* [EXTRACT PROVIDED]:
== Segment start ==

European Court of Justice (ECJ), June 20, 2013

ECJ 20 June 2013, case C-635/11 (European Commission - v - Kingdom of the Netherlands), Information and consultation

Facts

Article 16(1) of Mergers Directive 2005/56 provides that a company resulting from a cross-border merger shall be subject to the rules in force concerning employee participation, if any, in the Member State where it has its registered office. Thus, if for example a Dutch company and a German company merge and the merged company has its registered office in the Netherlands, the Dutch rules on employee participation will apply to the entire workforce, both in the Netherlands and Germany. The employees in Germany will lose their German-law rights and obtain Dutch-law rights.

Article 16(1) contains the principal rule and Article 16(2) provides exceptions. One exception, that is not relevant to this case, is where at least one of the merging companies has over 500 employees and operates under an employee participation system, as provided in the SE Directive 2001/86 (“the 500+ exception”).

The other exception is that the national law applicable to the merged company does not:

a. provide for at least the same level of employee participation as operated in the relevant merging companies, measured by reference to the proportion of employee representatives amongst the members of the administrative or supervisory organ (this situation is referred to below as “clause a”); or

b. provide for employees of establishments of the company resulting from the cross-border merger in other Member States the same entitlement to exercise participation rights as is enjoyed by the employees in the Member State where the merged company has its registered office (this situation: “clause b”).

== Segment end ==

* [TASKS AND EXERCISES]:
**a)** Retype the passage from the ECJ case summary between "European Court of" and "obtain Dutch-law rights.", inclusive.
**b)** In the ECJ case summary's example, whose employee participation rules apply when a Dutch company and a German company merge and the merged company has its registered office in the Netherlands?

* [RECORDS SUPPLIED]:

== Segment start ==

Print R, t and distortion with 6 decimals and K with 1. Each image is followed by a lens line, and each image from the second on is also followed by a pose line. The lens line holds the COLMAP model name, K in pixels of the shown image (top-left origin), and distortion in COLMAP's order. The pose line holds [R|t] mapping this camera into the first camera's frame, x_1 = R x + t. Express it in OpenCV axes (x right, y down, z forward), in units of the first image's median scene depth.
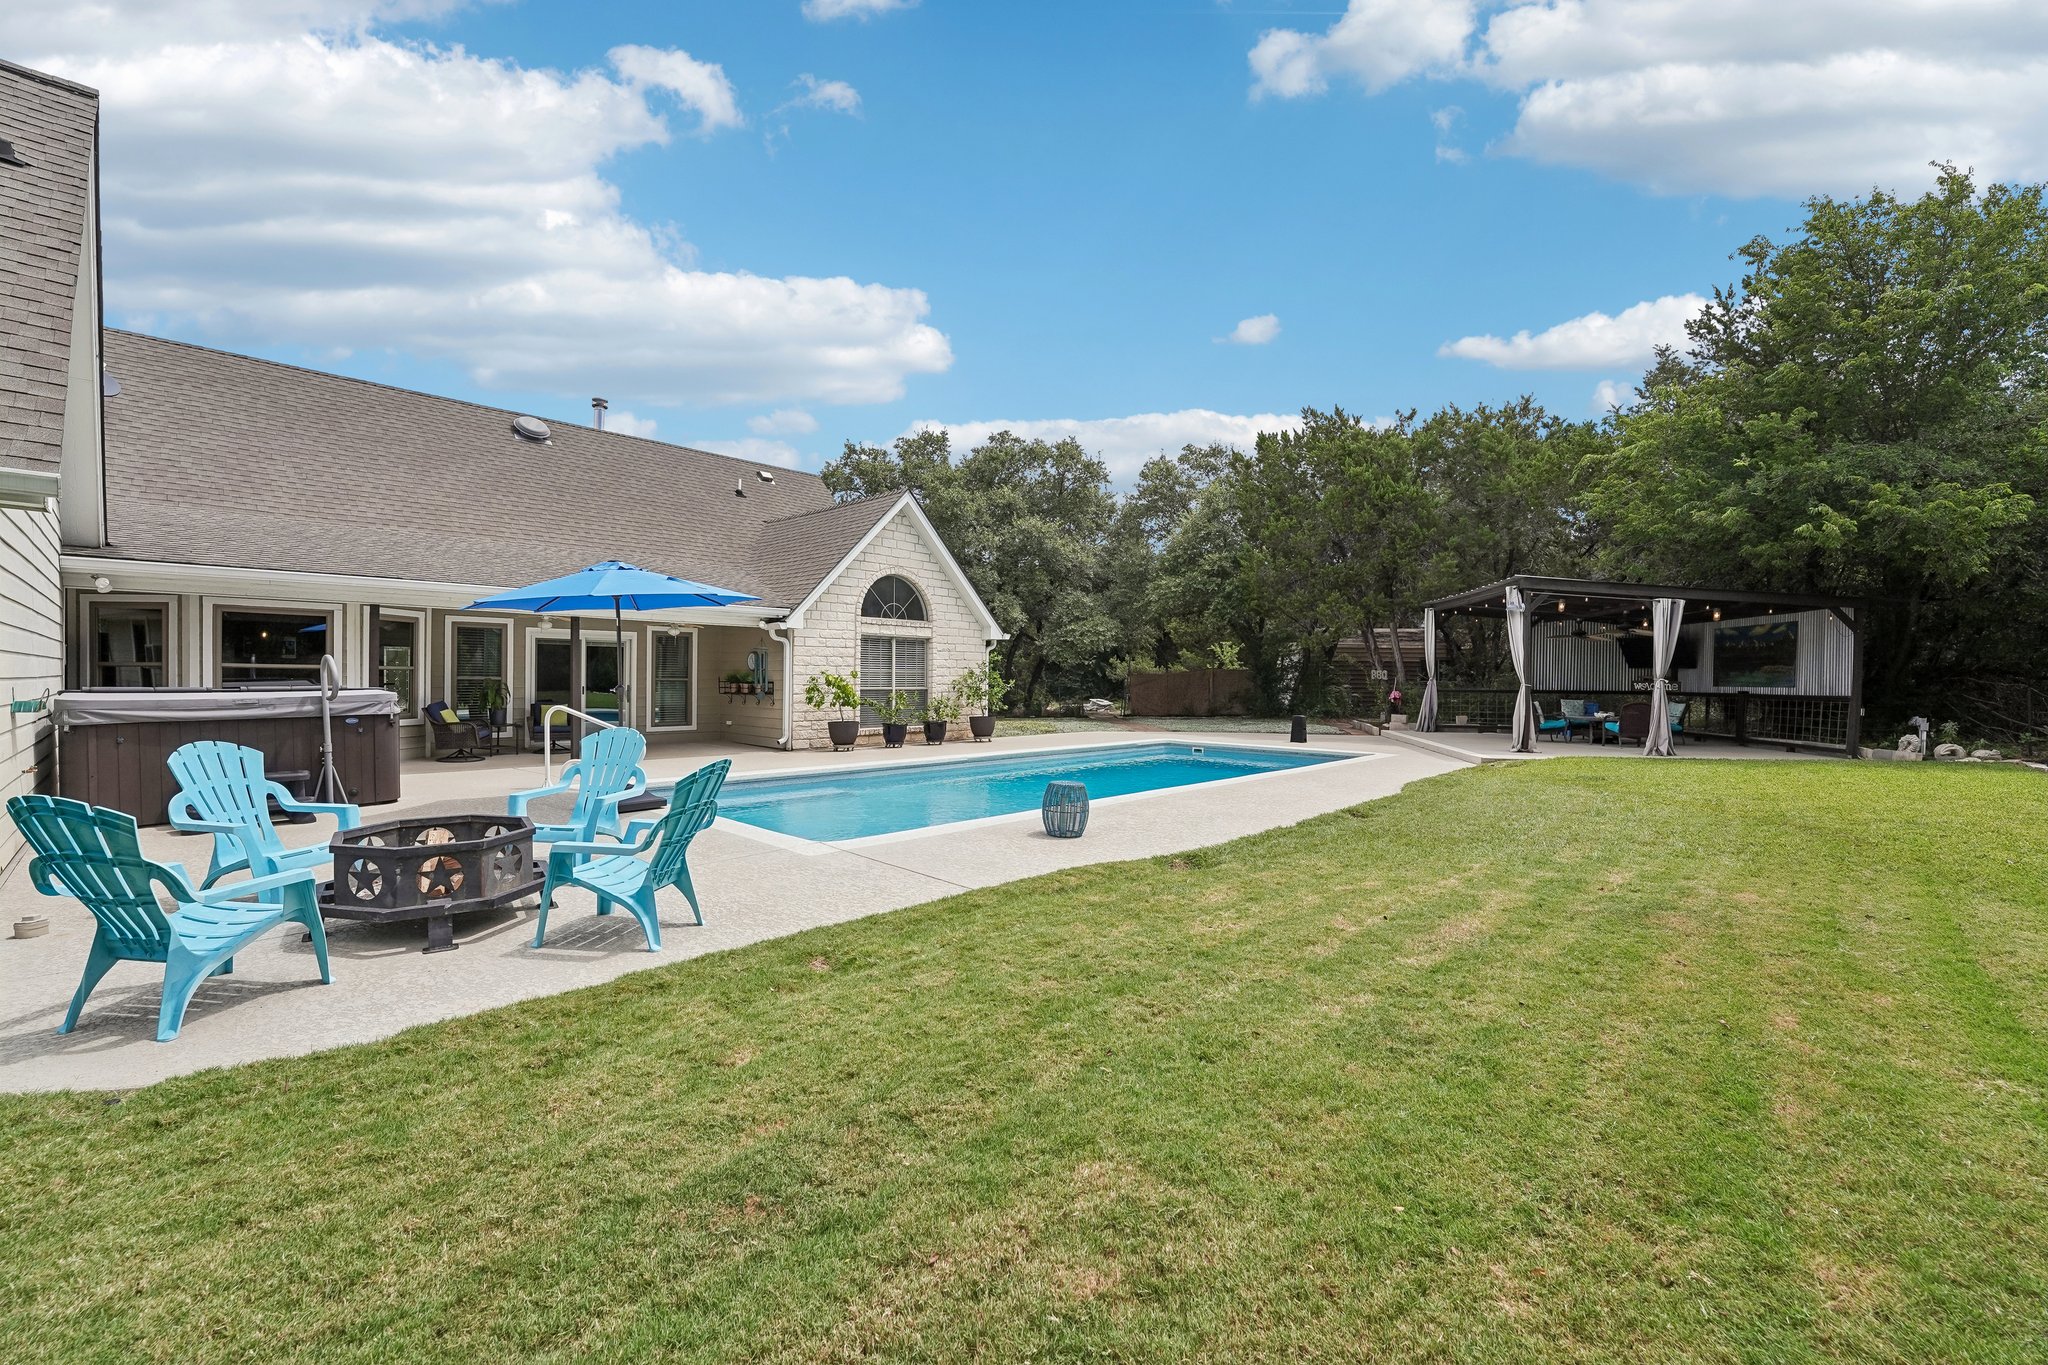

== Segment end ==
== Segment start ==

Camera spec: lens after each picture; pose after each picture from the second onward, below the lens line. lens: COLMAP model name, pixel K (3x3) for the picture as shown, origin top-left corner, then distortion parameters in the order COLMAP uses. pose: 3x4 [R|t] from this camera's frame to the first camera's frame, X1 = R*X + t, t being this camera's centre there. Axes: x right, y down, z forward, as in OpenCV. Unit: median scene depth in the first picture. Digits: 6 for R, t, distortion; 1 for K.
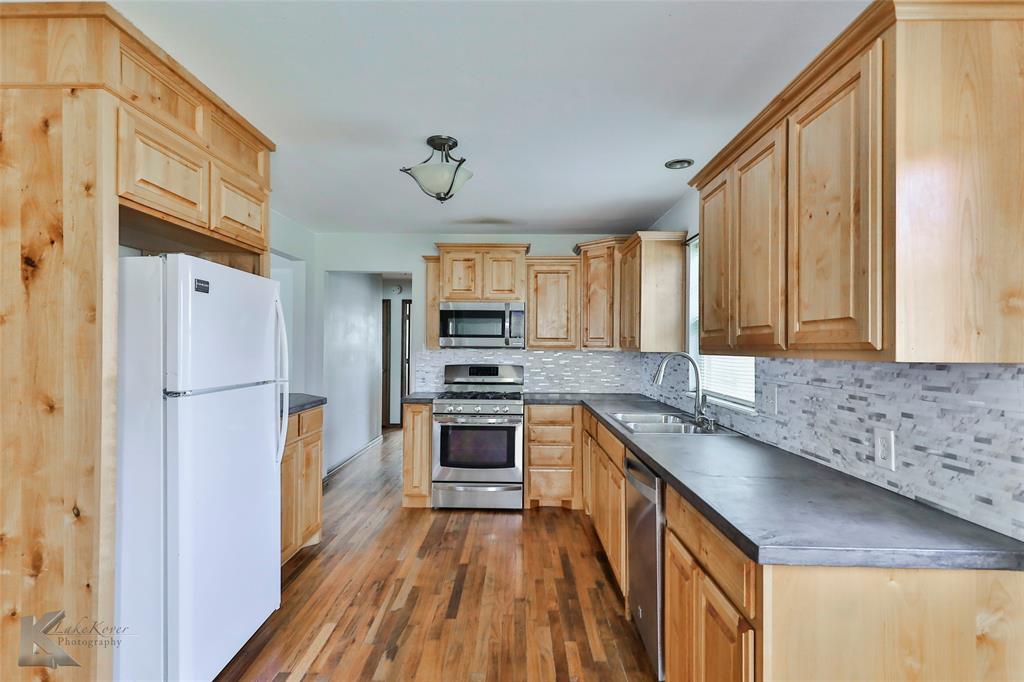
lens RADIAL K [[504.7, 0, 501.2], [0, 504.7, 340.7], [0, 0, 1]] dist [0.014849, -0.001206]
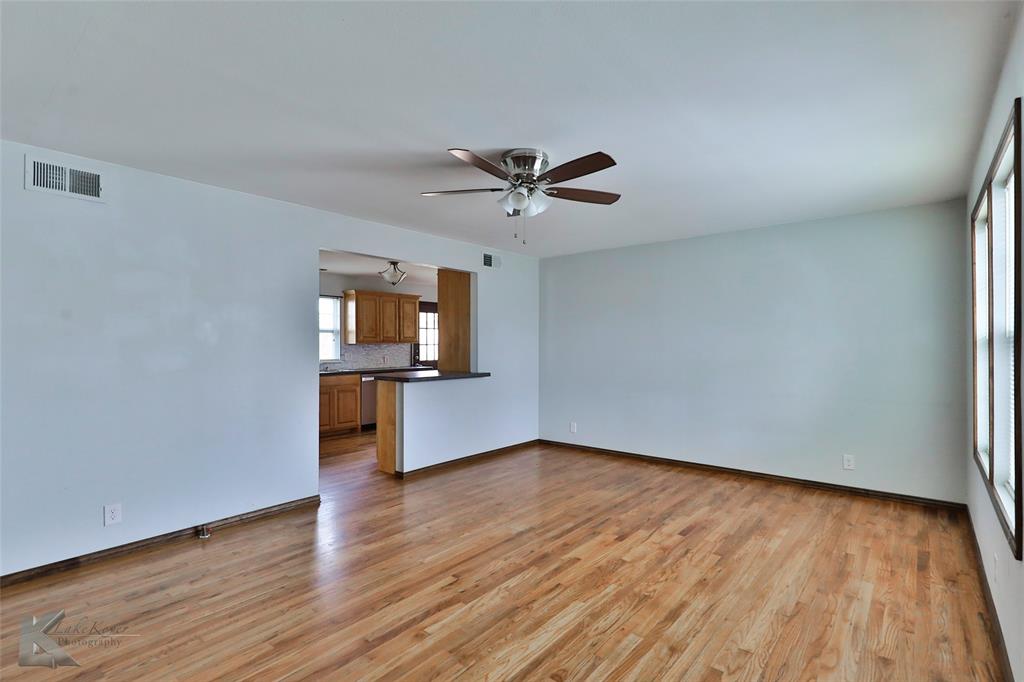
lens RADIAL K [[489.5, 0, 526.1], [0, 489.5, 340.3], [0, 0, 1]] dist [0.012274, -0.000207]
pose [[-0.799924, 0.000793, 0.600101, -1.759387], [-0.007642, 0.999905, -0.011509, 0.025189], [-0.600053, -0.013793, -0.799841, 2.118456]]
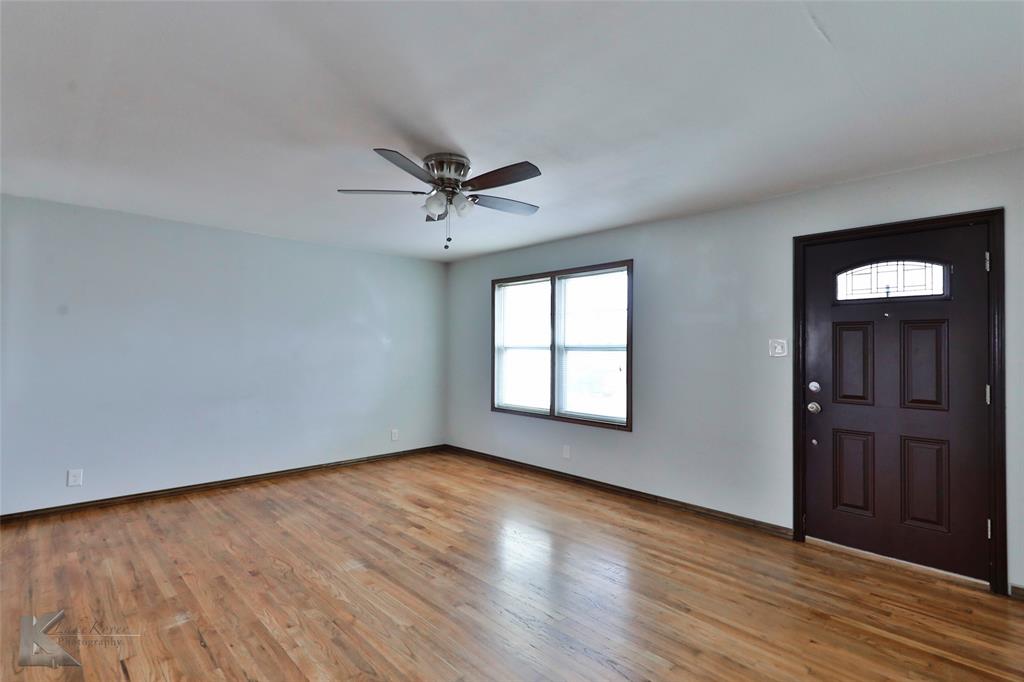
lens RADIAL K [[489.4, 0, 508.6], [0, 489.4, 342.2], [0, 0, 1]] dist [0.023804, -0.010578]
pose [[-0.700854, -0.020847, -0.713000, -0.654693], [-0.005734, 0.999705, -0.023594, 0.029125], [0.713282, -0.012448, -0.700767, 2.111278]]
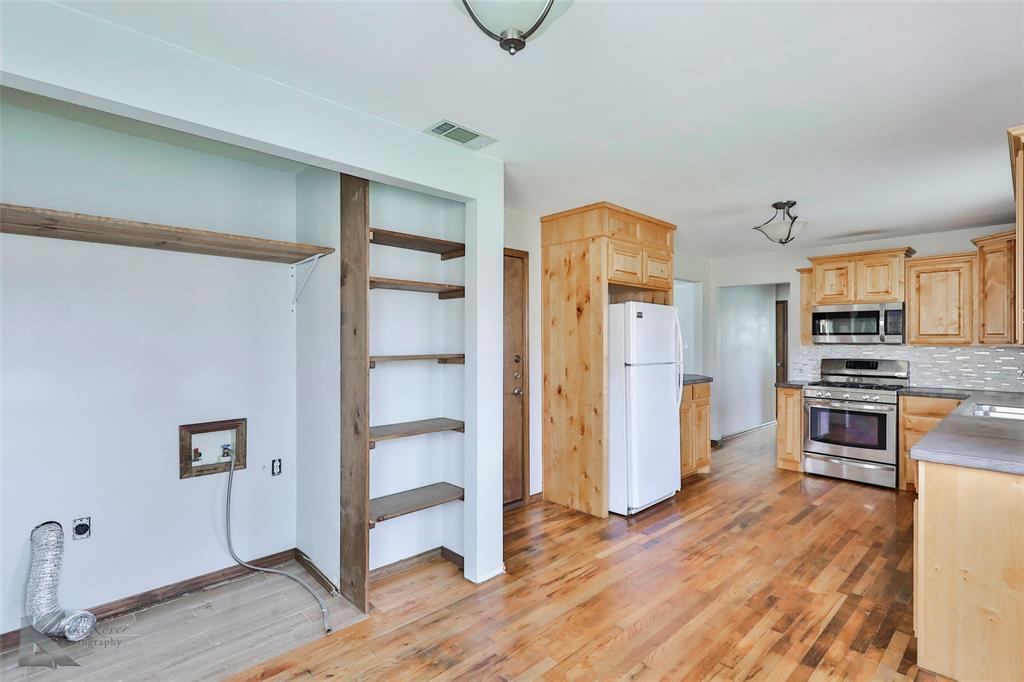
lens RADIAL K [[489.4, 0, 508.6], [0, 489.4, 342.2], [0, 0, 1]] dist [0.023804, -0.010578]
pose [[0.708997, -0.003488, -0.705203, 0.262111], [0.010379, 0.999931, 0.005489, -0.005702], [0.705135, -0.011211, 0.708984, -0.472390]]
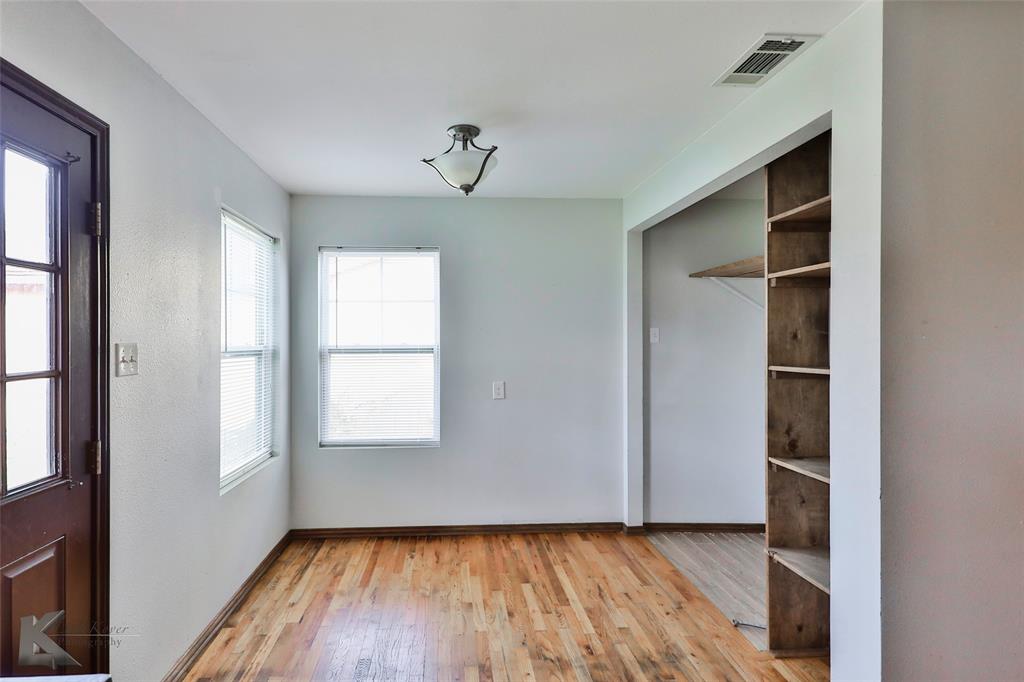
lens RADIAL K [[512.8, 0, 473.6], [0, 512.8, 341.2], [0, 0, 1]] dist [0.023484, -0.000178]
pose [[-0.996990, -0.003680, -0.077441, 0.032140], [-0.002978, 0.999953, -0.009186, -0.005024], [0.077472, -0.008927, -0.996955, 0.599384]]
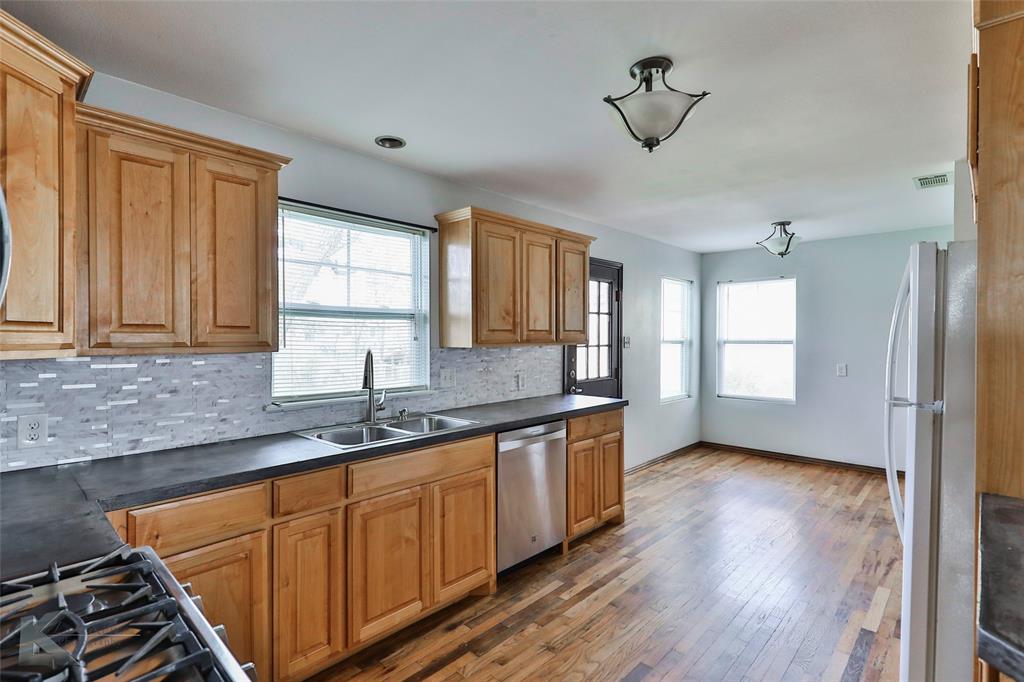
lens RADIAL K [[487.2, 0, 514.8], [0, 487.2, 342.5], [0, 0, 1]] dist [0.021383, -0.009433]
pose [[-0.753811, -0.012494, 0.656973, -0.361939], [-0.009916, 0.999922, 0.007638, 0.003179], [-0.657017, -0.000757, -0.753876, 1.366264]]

== Segment end ==

* [RESULTS IN ORDER]:
**a)**
European Court of Justice (ECJ), June 20, 2013

ECJ 20 June 2013, case C-635/11 (European Commission - v - Kingdom of the Netherlands), Information and consultation

Facts

Article 16(1) of Mergers Directive 2005/56 provides that a company resulting from a cross-border merger shall be subject to the rules in force concerning employee participation, if any, in the Member State where it has its registered office. Thus, if for example a Dutch company and a German company merge and the merged company has its registered office in the Netherlands, the Dutch rules on employee participation will apply to the entire workforce, both in the Netherlands and Germany. The employees in Germany will lose their German-law rights and obtain Dutch-law rights.

**b)** The Dutch rules apply to the entire workforce, in both the Netherlands and Germany.